## TASK BRIEF
Write out all of the entries below word for word.

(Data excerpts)
┄┄┄┄┄┄┄┄┄┄┄┄┄┄┄┄┄┄┄┄
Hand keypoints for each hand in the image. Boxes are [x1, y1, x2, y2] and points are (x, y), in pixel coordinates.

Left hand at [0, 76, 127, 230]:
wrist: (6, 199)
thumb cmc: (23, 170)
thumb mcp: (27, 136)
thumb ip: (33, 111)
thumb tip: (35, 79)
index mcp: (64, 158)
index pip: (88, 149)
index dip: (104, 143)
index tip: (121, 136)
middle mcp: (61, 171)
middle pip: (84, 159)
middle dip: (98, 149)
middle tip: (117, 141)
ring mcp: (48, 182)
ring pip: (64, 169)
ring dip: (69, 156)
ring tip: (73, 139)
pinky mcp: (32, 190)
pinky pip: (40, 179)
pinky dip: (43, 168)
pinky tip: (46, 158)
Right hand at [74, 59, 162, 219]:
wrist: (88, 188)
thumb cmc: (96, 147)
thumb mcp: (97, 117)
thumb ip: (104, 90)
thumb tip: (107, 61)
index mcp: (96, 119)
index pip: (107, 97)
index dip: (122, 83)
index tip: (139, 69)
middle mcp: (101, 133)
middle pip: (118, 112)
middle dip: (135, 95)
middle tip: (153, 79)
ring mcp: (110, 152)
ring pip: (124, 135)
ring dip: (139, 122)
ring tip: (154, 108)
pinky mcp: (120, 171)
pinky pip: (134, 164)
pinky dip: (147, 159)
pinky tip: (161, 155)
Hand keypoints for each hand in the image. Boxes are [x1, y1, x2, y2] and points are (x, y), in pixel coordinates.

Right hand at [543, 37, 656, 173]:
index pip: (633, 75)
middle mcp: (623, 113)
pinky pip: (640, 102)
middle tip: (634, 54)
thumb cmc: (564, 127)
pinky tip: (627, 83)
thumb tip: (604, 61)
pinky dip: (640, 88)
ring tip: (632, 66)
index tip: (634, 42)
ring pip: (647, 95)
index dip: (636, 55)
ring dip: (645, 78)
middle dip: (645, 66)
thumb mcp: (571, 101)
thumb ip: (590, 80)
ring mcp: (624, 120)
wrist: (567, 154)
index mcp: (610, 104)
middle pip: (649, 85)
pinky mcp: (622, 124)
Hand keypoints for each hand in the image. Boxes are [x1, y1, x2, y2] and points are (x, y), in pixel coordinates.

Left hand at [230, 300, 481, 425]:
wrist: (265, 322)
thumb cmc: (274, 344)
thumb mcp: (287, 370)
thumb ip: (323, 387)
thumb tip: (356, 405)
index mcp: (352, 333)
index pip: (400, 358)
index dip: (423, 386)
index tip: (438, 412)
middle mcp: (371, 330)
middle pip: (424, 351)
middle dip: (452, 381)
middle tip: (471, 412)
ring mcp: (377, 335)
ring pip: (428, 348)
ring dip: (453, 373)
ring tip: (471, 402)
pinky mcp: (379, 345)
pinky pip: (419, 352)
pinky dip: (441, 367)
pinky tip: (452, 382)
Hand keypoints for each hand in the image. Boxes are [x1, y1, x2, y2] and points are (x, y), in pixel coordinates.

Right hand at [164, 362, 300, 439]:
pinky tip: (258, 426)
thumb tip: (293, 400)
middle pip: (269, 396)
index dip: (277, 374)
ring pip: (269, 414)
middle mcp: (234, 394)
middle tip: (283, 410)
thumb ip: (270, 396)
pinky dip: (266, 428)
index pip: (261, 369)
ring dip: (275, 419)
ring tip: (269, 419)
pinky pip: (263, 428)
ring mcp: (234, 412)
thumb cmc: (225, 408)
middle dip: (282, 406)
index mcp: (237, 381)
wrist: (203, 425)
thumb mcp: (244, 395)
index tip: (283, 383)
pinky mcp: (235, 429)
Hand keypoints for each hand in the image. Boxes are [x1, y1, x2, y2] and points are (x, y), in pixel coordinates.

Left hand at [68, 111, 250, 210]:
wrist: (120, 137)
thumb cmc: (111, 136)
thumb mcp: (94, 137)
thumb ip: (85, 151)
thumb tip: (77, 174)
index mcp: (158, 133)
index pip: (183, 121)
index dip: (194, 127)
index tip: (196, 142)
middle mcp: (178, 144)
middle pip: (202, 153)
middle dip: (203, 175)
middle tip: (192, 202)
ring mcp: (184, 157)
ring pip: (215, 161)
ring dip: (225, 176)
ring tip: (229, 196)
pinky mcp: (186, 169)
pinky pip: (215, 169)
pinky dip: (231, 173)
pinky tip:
┄┄┄┄┄┄┄┄┄┄┄┄┄┄┄┄┄┄┄┄
## EXPECTED OUTPUT
Hand keypoints for each hand in the image. Boxes are [x1, y1, x2, y2] and points are (x, y), in pixel coordinates.

Left hand at [0, 76, 127, 230]:
wrist: (6, 199)
thumb cmc: (23, 170)
thumb mcp: (27, 136)
thumb ip: (33, 111)
thumb tip: (35, 79)
index mcp: (64, 158)
index pip: (88, 149)
index dip: (104, 143)
index tip: (121, 136)
middle mcp: (61, 171)
middle pip: (84, 159)
middle dip: (98, 149)
middle tip: (117, 141)
ring mcp: (48, 182)
ring pip: (64, 169)
ring dip: (69, 156)
ring tip: (73, 139)
pinky mcp: (32, 190)
pinky pip: (40, 179)
pinky dip: (43, 168)
pinky tip: (46, 158)
Right hand at [74, 59, 162, 219]:
wrist: (88, 188)
thumb cmc: (96, 147)
thumb mcp: (97, 117)
thumb ip: (104, 90)
thumb tip: (107, 61)
index mcp: (96, 119)
index pip: (107, 97)
index dip: (122, 83)
index tip: (139, 69)
middle mcp: (101, 133)
middle pip: (118, 112)
middle dip: (135, 95)
middle tip: (153, 79)
ring mcp: (110, 152)
ring pip: (124, 135)
ring dip: (139, 122)
ring tip: (154, 108)
pinky mcp: (120, 171)
pinky pip: (134, 164)
pinky dip: (147, 159)
pinky tip: (161, 155)
Hand keypoints for each hand in the image. Boxes are [x1, y1, x2, y2] and points are (x, y), in pixel coordinates.

Right hand at [543, 37, 656, 173]:
index pip: (633, 75)
middle mcp: (623, 113)
pinky pip: (640, 102)
middle tip: (634, 54)
thumb cmc: (564, 127)
pinky tip: (627, 83)
thumb tip: (604, 61)
pinky dip: (640, 88)
ring tip: (632, 66)
index tip: (634, 42)
ring pip: (647, 95)
index dip: (636, 55)
ring dip: (645, 78)
middle dip: (645, 66)
thumb mcp: (571, 101)
thumb ip: (590, 80)
ring mcp: (624, 120)
wrist: (567, 154)
index mcp: (610, 104)
middle pip: (649, 85)
pinky mcp: (622, 124)
Hand keypoints for each hand in the image. Boxes are [x1, y1, x2, y2] and points are (x, y), in pixel coordinates.

Left hand at [230, 300, 481, 425]:
wrist: (265, 322)
thumb cmc: (274, 344)
thumb mcp: (287, 370)
thumb ip: (323, 387)
thumb tip: (356, 405)
index mcp: (352, 333)
index pip: (400, 358)
index dip: (423, 386)
index tip: (438, 412)
middle mcp: (371, 330)
middle pip: (424, 351)
middle dip: (452, 381)
middle tip: (471, 412)
ring mcp: (377, 335)
ring pip: (428, 348)
ring dip: (453, 373)
ring tip: (471, 402)
pinky mcp: (379, 345)
pinky pip: (419, 352)
pinky dip: (441, 367)
pinky tip: (452, 382)
Hand keypoints for each hand in the image. Boxes are [x1, y1, x2, y2] and points are (x, y), in pixel coordinates.

Right hand at [164, 362, 300, 439]:
pinky tip: (258, 426)
thumb tip: (293, 400)
middle pip: (269, 396)
index dip: (277, 374)
ring pip: (269, 414)
middle mcp: (234, 394)
middle tip: (283, 410)
thumb ip: (270, 396)
pinky dip: (266, 428)
index pip: (261, 369)
ring dip: (275, 419)
ring tip: (269, 419)
pinky pip: (263, 428)
ring mcp: (234, 412)
thumb cmc: (225, 408)
middle dip: (282, 406)
index mcp: (237, 381)
wrist: (203, 425)
thumb mcp: (244, 395)
index tip: (283, 383)
pinky mcp: (235, 429)
Hand keypoints for each hand in the image. Boxes are [x1, y1, x2, y2] and points are (x, y), in pixel coordinates.

Left hand at [68, 111, 250, 210]:
wrist: (120, 137)
thumb cmc: (111, 136)
thumb mcp: (94, 137)
thumb ip: (85, 151)
thumb tip: (77, 174)
index mcp: (158, 133)
index pip: (183, 121)
index dip: (194, 127)
index tip: (196, 142)
middle mcp: (178, 144)
middle pip: (202, 153)
middle dip: (203, 175)
middle tip: (192, 202)
ring mcp: (184, 157)
ring pip: (215, 161)
ring dip: (225, 176)
ring tip: (229, 196)
pinky mcp: (186, 169)
pinky pip: (215, 169)
pinky dip: (231, 173)
pinky tip:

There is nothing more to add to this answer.